A Scrapy project can be thought of as primarily a collection of spiders. Here we can create a new web spider in the Scrapy project. The command below instructs Scrapy to create a new testing spider that is crawling data from scrapethissite.com.

cd scrapy_testing/spiders
spiders $scrapy genspider testing scrapethissite.com
Created spider 'testing' using template 'basic' in module:
  scrapy_testing.spiders.testing

spiders/testing.py
The default boilerplate code gets created for you when you run the genspider command. We can see that the generated class uses Python Inheritance to inherit all of the power of the Spider class. You can create a Scrapy spider class manually, but it is much faster and less prone to errors if you make use of that genspider command.

import scrapy


class TestingSpider(scrapy.Spider):
    name = 'testing'
    allowed_domains = ['scrapethissite.com']
    start_urls = ['http://scrapethissite.com/']

    def parse(self, response):
        pass

The parse() function is passed a response object via Scrapy, and we want to fill this in with something that will return an object containing the data scraped from our site. In other words, the response variable holds the entire source markup and content of the URL that the request was made to. It is inside this parse() method that we need to define code that narrows down the response contents to the data we are actually interested in. Here are some additional details about the Spider.

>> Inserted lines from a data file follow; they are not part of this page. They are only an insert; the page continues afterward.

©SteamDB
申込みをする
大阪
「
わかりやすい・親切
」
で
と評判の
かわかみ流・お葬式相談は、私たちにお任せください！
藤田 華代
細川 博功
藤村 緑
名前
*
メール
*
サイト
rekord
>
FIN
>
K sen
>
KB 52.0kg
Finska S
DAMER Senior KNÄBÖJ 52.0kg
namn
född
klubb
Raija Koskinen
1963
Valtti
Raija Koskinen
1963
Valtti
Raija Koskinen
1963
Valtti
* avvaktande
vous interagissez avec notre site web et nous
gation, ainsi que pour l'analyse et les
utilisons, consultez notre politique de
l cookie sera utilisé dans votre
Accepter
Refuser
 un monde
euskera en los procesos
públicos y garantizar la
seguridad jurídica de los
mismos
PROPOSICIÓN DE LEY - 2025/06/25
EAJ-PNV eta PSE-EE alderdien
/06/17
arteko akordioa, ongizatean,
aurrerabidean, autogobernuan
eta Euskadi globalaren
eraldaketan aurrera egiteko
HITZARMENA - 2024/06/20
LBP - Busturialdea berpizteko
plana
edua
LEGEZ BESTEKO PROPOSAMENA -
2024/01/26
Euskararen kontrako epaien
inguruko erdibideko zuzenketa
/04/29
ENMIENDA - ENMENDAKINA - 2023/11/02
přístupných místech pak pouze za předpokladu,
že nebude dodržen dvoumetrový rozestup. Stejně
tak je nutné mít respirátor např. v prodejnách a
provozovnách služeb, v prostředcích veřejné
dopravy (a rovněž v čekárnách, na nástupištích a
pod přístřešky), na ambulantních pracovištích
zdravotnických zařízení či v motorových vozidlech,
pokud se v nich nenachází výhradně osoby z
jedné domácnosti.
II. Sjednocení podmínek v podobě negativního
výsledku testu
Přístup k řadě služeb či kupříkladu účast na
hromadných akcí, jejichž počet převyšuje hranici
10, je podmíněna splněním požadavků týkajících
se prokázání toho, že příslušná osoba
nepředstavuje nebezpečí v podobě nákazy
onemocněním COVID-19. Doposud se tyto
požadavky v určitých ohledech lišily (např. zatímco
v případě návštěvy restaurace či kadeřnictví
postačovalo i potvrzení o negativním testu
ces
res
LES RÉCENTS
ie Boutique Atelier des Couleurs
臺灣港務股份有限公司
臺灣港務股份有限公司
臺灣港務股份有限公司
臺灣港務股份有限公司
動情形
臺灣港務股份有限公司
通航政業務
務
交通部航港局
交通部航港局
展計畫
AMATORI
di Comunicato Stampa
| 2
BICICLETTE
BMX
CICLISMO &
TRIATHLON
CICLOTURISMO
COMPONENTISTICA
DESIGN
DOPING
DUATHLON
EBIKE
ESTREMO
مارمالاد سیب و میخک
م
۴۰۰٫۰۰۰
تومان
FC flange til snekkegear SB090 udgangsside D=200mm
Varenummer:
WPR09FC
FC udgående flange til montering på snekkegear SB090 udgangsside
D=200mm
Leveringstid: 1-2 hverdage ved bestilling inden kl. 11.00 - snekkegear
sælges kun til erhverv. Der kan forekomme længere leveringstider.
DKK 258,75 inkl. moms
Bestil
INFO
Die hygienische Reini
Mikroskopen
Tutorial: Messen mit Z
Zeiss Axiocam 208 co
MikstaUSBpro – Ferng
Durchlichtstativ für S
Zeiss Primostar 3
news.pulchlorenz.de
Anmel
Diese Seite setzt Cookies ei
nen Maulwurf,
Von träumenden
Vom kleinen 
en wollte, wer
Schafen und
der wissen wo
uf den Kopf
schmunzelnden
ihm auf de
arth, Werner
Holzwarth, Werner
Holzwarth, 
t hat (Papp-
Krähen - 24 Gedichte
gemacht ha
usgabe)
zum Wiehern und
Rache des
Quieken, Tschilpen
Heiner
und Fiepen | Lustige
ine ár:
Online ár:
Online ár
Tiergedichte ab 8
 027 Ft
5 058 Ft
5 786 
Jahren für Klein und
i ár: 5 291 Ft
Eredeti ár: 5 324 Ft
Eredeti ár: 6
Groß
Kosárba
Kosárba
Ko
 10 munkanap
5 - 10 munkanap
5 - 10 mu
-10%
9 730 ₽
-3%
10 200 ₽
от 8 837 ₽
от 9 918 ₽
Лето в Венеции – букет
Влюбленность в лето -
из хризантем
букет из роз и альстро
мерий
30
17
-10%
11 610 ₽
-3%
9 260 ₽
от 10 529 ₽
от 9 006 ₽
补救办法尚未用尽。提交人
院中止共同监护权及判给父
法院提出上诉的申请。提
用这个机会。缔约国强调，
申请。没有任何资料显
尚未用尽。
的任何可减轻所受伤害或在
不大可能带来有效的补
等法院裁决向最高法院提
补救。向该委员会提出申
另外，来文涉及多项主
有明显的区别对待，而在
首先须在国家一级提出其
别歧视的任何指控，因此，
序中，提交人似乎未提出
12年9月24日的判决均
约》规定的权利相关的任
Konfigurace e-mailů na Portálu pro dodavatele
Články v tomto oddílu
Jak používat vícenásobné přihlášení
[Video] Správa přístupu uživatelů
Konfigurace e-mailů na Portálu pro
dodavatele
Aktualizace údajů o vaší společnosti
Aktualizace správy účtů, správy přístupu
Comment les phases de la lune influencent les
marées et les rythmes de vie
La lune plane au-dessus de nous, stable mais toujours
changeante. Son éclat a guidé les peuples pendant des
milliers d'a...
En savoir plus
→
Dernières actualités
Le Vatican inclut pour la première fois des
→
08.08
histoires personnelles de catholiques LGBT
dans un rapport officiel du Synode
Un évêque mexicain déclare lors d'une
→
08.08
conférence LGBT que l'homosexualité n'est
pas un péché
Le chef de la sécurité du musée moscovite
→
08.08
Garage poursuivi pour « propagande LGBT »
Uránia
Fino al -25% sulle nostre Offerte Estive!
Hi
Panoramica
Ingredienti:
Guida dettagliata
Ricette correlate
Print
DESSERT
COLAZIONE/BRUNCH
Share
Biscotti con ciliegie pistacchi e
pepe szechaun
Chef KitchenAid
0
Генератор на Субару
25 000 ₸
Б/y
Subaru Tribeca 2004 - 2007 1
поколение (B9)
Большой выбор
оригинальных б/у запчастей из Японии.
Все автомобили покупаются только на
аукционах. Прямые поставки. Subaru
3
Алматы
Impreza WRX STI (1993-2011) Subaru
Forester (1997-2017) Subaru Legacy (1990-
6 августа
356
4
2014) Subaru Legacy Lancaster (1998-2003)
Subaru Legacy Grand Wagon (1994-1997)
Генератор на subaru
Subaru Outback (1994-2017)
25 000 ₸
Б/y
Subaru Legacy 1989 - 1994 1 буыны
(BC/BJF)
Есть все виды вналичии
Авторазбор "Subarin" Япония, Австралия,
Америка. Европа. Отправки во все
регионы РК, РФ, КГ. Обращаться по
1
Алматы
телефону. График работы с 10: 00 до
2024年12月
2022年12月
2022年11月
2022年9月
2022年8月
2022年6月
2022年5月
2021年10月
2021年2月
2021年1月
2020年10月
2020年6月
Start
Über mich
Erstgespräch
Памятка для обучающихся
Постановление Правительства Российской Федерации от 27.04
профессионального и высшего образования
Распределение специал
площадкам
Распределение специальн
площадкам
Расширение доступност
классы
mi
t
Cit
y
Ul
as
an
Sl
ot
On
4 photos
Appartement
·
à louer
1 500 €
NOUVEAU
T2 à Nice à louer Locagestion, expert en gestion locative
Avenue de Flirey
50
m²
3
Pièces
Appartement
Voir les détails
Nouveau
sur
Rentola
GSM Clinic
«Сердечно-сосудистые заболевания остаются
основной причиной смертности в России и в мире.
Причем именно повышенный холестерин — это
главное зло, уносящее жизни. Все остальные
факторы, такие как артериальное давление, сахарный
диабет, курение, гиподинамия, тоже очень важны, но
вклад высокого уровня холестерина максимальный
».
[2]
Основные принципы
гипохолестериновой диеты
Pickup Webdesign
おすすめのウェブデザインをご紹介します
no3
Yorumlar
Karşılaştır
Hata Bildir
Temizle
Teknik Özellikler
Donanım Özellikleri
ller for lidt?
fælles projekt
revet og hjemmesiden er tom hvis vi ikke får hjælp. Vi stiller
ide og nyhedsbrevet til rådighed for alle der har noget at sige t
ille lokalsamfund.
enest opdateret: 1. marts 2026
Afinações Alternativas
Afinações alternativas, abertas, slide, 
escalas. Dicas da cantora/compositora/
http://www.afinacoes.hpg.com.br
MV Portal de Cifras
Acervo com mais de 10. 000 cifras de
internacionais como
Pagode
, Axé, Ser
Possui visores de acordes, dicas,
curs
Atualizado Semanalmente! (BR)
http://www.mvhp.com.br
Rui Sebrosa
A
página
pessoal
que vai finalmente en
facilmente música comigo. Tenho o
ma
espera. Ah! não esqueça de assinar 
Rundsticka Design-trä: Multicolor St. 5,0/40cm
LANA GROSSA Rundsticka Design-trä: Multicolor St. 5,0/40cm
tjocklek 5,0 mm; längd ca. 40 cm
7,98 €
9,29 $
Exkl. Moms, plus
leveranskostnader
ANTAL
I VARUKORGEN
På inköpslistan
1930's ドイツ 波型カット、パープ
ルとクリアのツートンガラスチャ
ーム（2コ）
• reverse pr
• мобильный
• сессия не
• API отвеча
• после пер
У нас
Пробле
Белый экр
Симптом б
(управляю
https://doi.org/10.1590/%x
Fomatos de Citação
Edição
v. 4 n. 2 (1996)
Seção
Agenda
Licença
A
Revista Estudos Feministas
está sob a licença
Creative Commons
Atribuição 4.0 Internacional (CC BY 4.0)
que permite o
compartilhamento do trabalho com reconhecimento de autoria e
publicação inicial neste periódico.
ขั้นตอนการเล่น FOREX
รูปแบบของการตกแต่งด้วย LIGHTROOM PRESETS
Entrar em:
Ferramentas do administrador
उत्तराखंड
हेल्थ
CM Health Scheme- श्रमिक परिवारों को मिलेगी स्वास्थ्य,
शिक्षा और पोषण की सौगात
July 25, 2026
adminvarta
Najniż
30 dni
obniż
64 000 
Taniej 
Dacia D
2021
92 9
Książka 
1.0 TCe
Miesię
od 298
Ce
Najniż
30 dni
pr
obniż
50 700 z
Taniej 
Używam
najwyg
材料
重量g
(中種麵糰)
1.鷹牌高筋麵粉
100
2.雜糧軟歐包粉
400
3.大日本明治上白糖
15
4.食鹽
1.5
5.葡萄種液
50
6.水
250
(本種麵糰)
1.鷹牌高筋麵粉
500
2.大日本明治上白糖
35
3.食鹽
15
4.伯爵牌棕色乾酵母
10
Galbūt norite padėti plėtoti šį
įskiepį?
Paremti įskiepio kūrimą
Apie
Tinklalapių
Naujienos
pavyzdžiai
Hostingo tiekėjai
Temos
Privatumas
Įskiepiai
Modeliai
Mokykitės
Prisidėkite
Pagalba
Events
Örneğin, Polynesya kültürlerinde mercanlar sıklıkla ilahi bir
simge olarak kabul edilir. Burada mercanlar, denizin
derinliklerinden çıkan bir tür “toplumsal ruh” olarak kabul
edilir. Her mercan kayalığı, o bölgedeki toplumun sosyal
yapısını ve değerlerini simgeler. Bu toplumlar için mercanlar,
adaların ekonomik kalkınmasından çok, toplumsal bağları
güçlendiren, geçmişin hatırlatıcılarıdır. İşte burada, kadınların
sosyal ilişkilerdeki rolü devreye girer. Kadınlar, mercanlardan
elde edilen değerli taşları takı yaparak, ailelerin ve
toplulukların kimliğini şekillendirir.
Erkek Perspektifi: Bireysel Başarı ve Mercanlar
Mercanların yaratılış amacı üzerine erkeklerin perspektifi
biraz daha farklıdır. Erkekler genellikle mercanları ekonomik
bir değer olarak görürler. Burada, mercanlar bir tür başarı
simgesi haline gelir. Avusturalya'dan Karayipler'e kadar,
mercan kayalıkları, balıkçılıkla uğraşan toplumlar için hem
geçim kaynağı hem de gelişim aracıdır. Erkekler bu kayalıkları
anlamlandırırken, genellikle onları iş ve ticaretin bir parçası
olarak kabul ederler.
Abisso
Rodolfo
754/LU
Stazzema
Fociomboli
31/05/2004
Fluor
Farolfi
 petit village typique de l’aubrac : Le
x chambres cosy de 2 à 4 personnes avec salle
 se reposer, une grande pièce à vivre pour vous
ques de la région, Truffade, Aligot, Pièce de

  • scrapy.Spider The Base class for all Scrapy spiders. Spiders you create must inherit from this class.
  • name This string sets the name for the spider. Scrapy uses this to instantiate a new spider so it needs to be unique.
  • allowed_domains This is an optional list of domains that the spider is allowed to crawl.
  • start_urls This is where the spider begins crawling from.

  • XPath or CSS

    Before we start filling in the parse() method, we need to look at some details about XPath and CSS selectors. In Scrapy you can extract data from the source webpage using either XPath or CSS selectors. CSS selectors tend to be very popular with front-end developers, while XPath is often used by those that enjoy Regular Expressions. Both are perfectly valid approaches to selecting the needed data, though XPath is known to be a little more robust, so that is what we will look at now.


    Scraping A Page

    The page we are going to scrape lives at https://scrapethissite.com/pages/ and looks like this.
    web scraping with python scrapy

    In order to scrape this page successfully, we need to update the start_urls variable along with the parse() function in our spider class. Note that the XPath expression we are using below simply says, “find the first h3 tag that has a class of ‘page-title’, then look at the text content of the child anchor tag”. At the end of the XPath expression, we append the Scrapy .get() method to fetch the first result.

    import scrapy
    
    
    class TestingSpider(scrapy.Spider):
        name = 'testing'
        allowed_domains = ['scrapethissite.com']
        start_urls = ['https://scrapethissite.com/pages/']
    
        def parse(self, response):
            title = response.xpath('//h3[@class="page-title"]/a/text()').get()
            return {'title': title}

    Running Your Spider

    To run your spider, Scrapy provides the runspider command that you can use like so.

    spiders $scrapy runspider testing.py

    The output is quite verbose, but if you inspect it you will find the data you wanted to scrape. It worked!

    {'title': 'Countries of the World: A Simple Example'}

    The crawl command

    Another way you can run your spider that might be a little cleaner is to use the crawl command.

    scrapy crawl testing

    Python Scrapy Introduction Summary

    There you have it, a nice introduction to the powerful Python Scrapy library. We learned how to use Scrapy to define a new project, create a new web spider, and fetch some data from a web page.